_Text passage_:
· · · · · · ·
I have just unmasked the first rpi-5.4.y kernels for use by gentoo-on-rpi-64bit users. This is slightly ahead of RPi engineers making this the default branch (still rpi-4.19.y at the time of writing) but stability now appears to be good, and I want to ship a 5.4 kernel in the forthcoming 1.6.0 image release (in the very early stages of prep now).

To update, ensure you have network connectivity, then issue:
Code:
demouser@pi64 ~ $ sudo emaint sync --repo genpi64
demouser@pi64 ~ $ sudo emerge -v1u bcm2711-kernel-bis-bin bcmrpi3-kernel-bis-bin

Once this completes, reboot, and you should be using your new kernel!
· · · · · · ·
_Available data_:
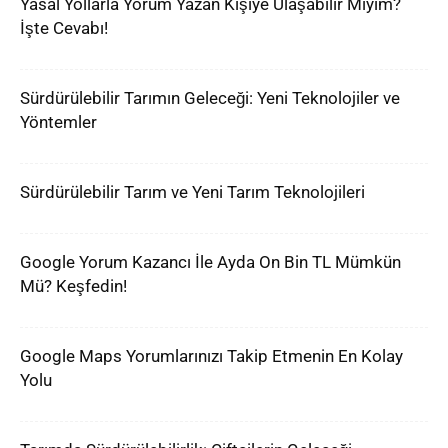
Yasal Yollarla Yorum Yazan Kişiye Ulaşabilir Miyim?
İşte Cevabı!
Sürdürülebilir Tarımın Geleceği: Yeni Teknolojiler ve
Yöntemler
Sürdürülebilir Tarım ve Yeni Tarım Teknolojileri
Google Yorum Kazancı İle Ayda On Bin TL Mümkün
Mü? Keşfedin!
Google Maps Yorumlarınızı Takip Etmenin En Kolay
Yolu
· · · · · · ·
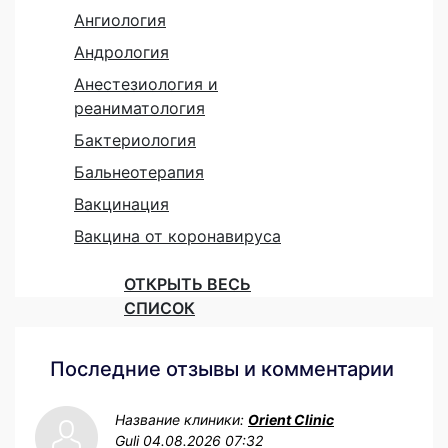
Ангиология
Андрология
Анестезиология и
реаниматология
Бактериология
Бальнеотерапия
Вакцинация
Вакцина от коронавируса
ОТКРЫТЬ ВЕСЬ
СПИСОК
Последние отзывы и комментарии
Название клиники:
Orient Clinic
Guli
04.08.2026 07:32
· · · · · · ·
_Task requirements_:
Answer these from the kernel update post:
(a) Which branch was still the default at the time of writing?
(b) In which upcoming image release does the writer want to ship a 5.4 kernel?
(c) What should you do once the update finishes?

_Answer section_:
(a) rpi-4.19.y
(b) 1.6.0
(c) Reboot.